EXCERPT PROVIDED:
== Segment start ==

In the average UK home it splits roughly as follows: 60% for space heating,
25% for hot water for washing, and 13% for lighting and electrical appliances.
House builders
have an array of technologies to choose from when considering how they
should design their products to contribute to the reduction of carbon
dioxide emissions, and reduce energy costs for their customers.
1.
Insulation
Better insulation is one of the most cost-effective methods of reducing
energy bills in the home. A typical, poorly insulated 1970s home in
the UK will use 13,000kWhr of energy each year for space heating. In
a modern home with reasonable standards of insulation this figure can
be reduced to 4,000kWhr. Sweden has pioneered the use of “super
insulated” homes that lose so little heat that waste heat from
cooking and lighting, and heat given off by occupants is sufficient
to keep it warm.
2.
Passive Solar Gain
This form of energy is often taken for granted; sunlight enters through
windows, and warms the house. In an average house in the UK, passive
solar gain contributes 14% of the heating demand.
Thoughtful
design can improve this figure further with very little, if any, increase
in the cost of building the property:
• Orienting the house so that the more often used rooms face south;
• larger windows on the south side, smaller on the north;
• using building materials that store heat by adding “thermal
mass” to the house and
• laying out housing so that buildings do not over shadow each
other.
3.
Condensing Boilers
In a conventional boiler, the flue gases exit at 250-300ºC. A condensing
boiler has extra heat exchangers that reduce the temperature of the
flue gases down to 50-60ºC. At this temperature, steam (a by-product
of combustion) condenses as water, giving up large amounts of latent
energy. The slightly acidic water is collected and run into a drain.
Condensing
boilers are £300 – 400 more expensive than conventional
designs because acid resistant materials are required in the flue, and
the low temperature gases may need a fan to blow them out.

== Segment end ==

INFORMATION SHOWN:
== Segment start ==

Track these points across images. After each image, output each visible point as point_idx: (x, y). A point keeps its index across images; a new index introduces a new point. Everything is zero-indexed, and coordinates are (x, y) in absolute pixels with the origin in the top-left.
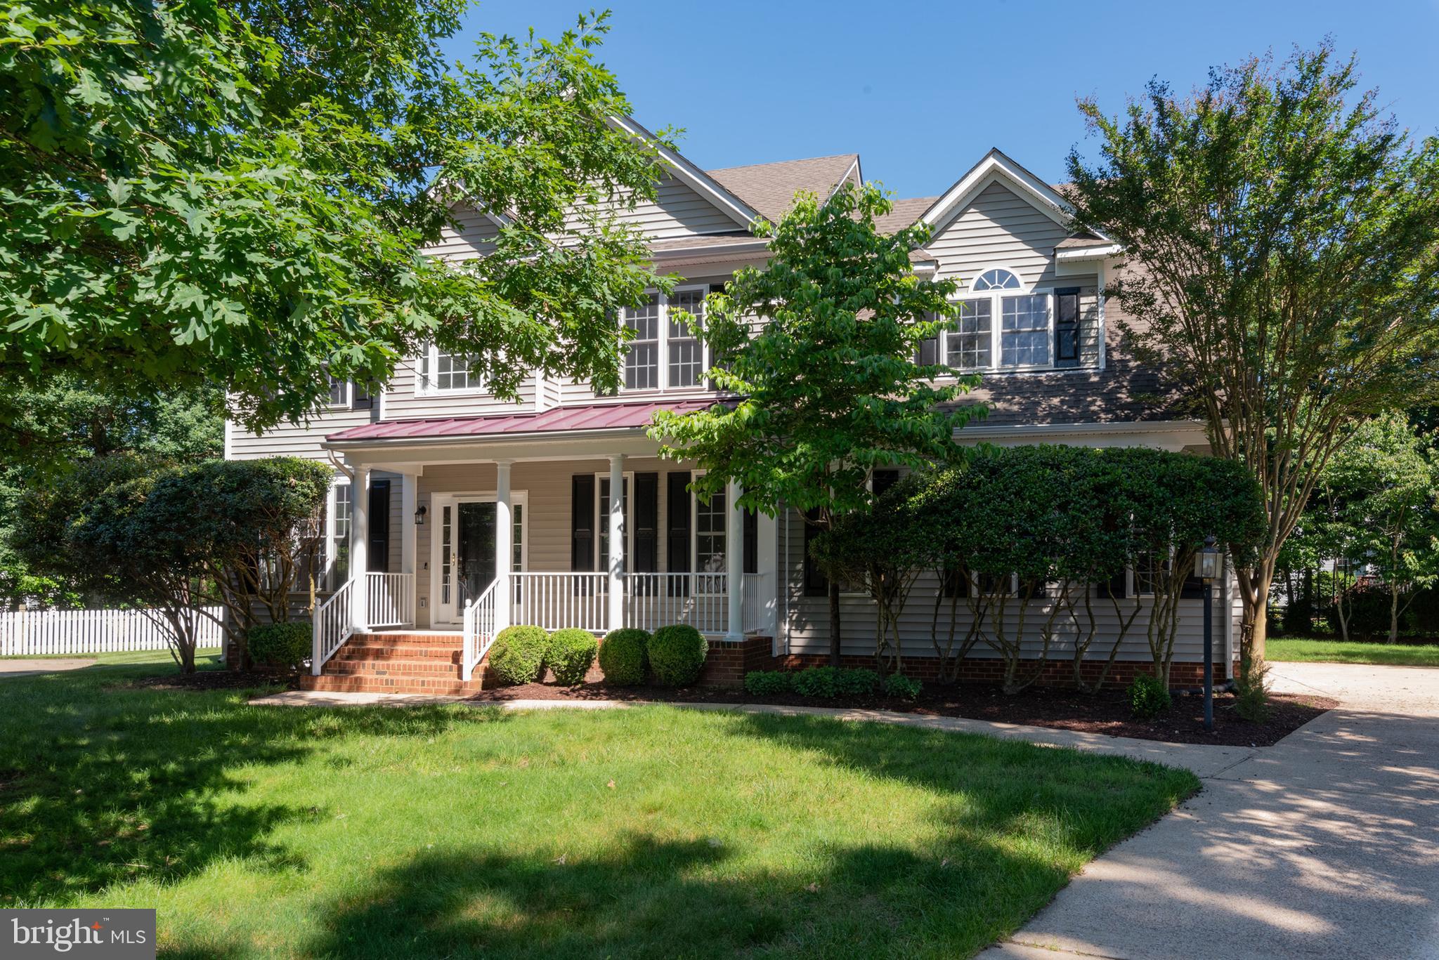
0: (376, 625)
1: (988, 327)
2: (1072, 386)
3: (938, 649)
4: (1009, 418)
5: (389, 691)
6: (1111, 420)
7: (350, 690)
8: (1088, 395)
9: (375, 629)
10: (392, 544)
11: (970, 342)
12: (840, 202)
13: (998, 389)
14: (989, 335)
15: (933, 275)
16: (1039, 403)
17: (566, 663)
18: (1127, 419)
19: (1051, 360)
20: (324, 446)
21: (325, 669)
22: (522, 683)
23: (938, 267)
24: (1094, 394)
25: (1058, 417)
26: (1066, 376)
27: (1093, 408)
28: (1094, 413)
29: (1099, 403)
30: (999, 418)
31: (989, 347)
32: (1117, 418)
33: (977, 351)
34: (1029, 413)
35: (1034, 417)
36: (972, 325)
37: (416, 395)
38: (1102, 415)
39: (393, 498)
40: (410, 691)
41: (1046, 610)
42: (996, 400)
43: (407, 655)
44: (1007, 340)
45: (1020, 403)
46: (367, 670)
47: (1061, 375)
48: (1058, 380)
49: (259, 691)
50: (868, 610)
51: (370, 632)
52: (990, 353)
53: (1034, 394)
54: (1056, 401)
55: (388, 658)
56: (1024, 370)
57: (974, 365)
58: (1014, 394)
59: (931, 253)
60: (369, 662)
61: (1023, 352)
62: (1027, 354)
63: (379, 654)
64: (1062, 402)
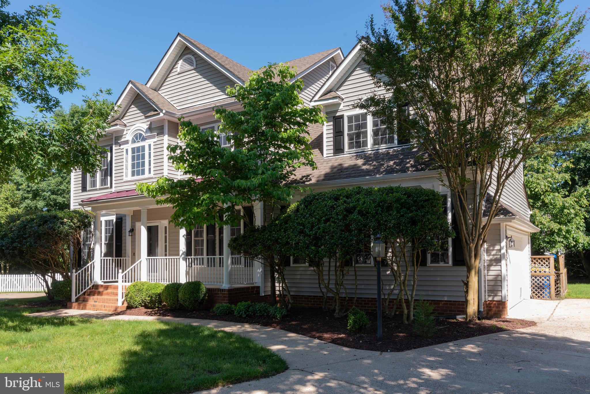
0: (105, 280)
1: (366, 127)
2: (402, 154)
3: (323, 293)
4: (367, 173)
5: (94, 310)
6: (414, 171)
7: (82, 309)
8: (408, 158)
9: (105, 282)
10: (123, 245)
11: (358, 135)
12: (268, 74)
13: (367, 159)
14: (366, 131)
15: (340, 104)
16: (384, 164)
17: (149, 299)
18: (422, 169)
19: (396, 142)
20: (80, 205)
21: (77, 300)
22: (136, 307)
23: (343, 99)
24: (411, 158)
25: (390, 171)
26: (402, 149)
27: (409, 165)
28: (408, 168)
29: (411, 163)
30: (362, 174)
31: (367, 137)
32: (417, 170)
33: (361, 140)
34: (377, 171)
35: (379, 172)
36: (358, 127)
37: (124, 180)
38: (410, 169)
39: (123, 225)
40: (101, 310)
41: (388, 272)
42: (364, 164)
43: (108, 294)
44: (376, 133)
45: (374, 165)
46: (92, 300)
47: (399, 149)
48: (398, 151)
49: (44, 309)
50: (309, 273)
51: (102, 284)
52: (367, 140)
53: (383, 159)
54: (392, 163)
55: (102, 295)
56: (383, 148)
57: (360, 147)
58: (373, 161)
59: (339, 93)
60: (96, 297)
61: (382, 139)
62: (384, 140)
63: (100, 293)
64: (394, 163)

== Segment end ==

EXERCISE REQUIREMENTS:
A) Answer these from the passage on home energy use, one line each:
(i) What percentage of energy in the average UK home goes to hot water for washing?
(ii) How much energy does a typical, poorly insulated 1970s UK home use each year for space heating?
(iii) To what temperature range does a condensing boiler bring down the flue gases?
B) Summarize the passage on home energy use in two sentences.
C) Carry the passage on technologies for reducing home energy use forward from its last sentence.

SOLVED PROBLEMS:
A)
(i) 25%
(ii) 13,000kWhr
(iii) 50-60ºC

B) In the average UK home, 60% of energy goes to space heating, and house builders have an array of technologies for reducing carbon dioxide emissions and their customers' energy costs. These include better insulation, thoughtful design that increases passive solar gain, and condensing boilers, which cool the flue gases so that steam condenses and gives up large amounts of latent energy.

C)
Conventional
boilers have a theoretical maximum efficiency of about 80%, while for
condensing boilers this figure can be as high as 95%. The saving on
fuel can pay back the additional cost in less than 4 years.
4.
Under-floor heating
Under-floor heating has many benefits to the homeowner, such as silent
running and greater visual appeal, but the environmental argument is
that this form of heating will use some 15% less energy than the traditional
wall mounted radiator system for the same level of comfort.
Pipes for
warm water are built into the floor, turning its whole surface into
a radiant source of heat. Because the floor area is much larger than
the area of a radiator, the water temperature can be much lower, and
this gives efficiencies in the boiler and lower losses in the pipes
from the boiler.
Instead of
heating the air as traditional radiators do, the warm floor will radiates
heat direct to the occupant, who will feel just as comfortable with
a slightly lower air temperature. The air temperature is also constant
at all heights, unlike traditional systems, which wastefully heat the
air at the ceiling far more than the air near the floor.
5.
Heat Pumps
Heat pump technology is used in a refrigerator to move heat
out of the cabinet and cool it down. The same type of system can pump
from the environment into a house to provide heating in a very energy
efficient way. Low temperature heat is taken from the environment near
the house, and turned into higher temperature heat for the house.
Heat can
be taken from the environment via a loop of pipe with water circulating
in it. This loop is either buried in trenches in the ground, or in a
bore hole as shown in the diagram. Some systems use large fans to exchange
heat with the air, although air temperature is subject to greater variations
than the ground.
Typically
the heat pump is driven by electricity, and for every unit of electrical
energy that is put in, three to four units of heat energy enter the
house.
The ratio
of energy in to energy out is called the coefficient of performance
(COP). The COP is best when the temperature difference between the environment
and the hot water temperature is low. For this reason, heat pumps work
best for space heating, and are especially good in combination with
under-floor heating, which uses lower temperature water.
6.
Solar Thermal Systems
When light strikes a dark surface, it is absorbed, and its energy turned
into heat – the surface warms up. The heart of a solar thermal
system is a black surface that does just that. Everything else around
it is there to make sure that the heat ends up going somewhere useful
rather than being lost to the environment.
The black
surface will have water flowing behind it to take away the useful heat
as quickly as possible. The back and sides of the solar panel are thickly
insulated. The top surface is glazed to allow light in, but prevent
heat loss.
Well insulated
systems can collect useful amounts of heat even on cloudy or cold days,
although a backup boiler is typically required for periods of very dull
weather.
Currently
systems cost in the region of £3 - 4,000 and can provide up to
60% of a household’s hot water – so payback is around 40
years.
7.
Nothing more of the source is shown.